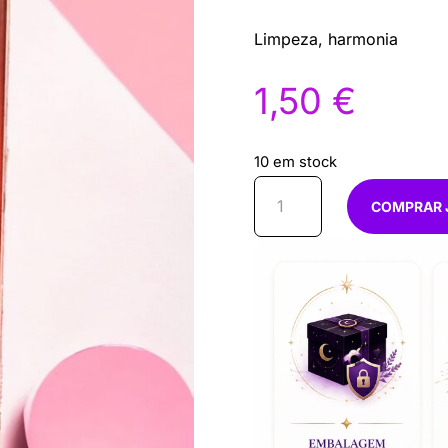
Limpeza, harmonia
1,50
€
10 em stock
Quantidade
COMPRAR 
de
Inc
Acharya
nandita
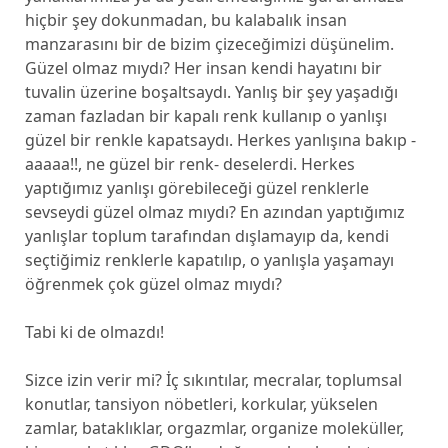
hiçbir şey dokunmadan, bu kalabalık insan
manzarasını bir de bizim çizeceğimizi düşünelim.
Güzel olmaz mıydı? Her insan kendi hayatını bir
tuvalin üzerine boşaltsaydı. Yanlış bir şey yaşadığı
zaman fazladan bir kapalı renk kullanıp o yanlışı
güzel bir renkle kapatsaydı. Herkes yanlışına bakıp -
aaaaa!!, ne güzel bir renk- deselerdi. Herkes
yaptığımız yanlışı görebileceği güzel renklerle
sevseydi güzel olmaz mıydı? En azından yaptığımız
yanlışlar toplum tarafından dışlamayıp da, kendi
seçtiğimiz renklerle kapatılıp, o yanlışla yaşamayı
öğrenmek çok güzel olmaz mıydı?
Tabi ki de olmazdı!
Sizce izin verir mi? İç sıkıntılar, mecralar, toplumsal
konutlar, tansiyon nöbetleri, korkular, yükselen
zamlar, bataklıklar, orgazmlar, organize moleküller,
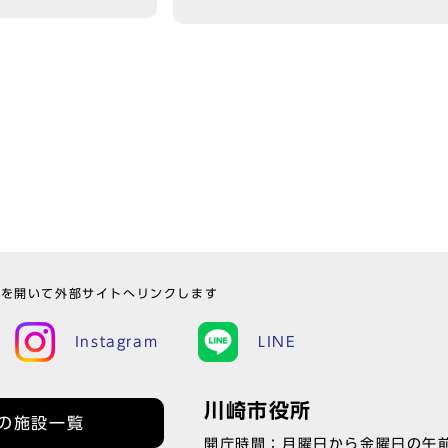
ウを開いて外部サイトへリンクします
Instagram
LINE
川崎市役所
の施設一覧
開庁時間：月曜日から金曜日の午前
__________
§ **Task description**
What you return must match, line for line, the records from the line containing "yanlışlar toplum tarafından" through their end, with both ends included and no pictures.

§ **Solved problem**
yanlışlar toplum tarafından dışlamayıp da, kendi
seçtiğimiz renklerle kapatılıp, o yanlışla yaşamayı
öğrenmek çok güzel olmaz mıydı?
Tabi ki de olmazdı!
Sizce izin verir mi? İç sıkıntılar, mecralar, toplumsal
konutlar, tansiyon nöbetleri, korkular, yükselen
zamlar, bataklıklar, orgazmlar, organize moleküller,
ウを開いて外部サイトへリンクします
Instagram
LINE
川崎市役所
の施設一覧
開庁時間：月曜日から金曜日の午前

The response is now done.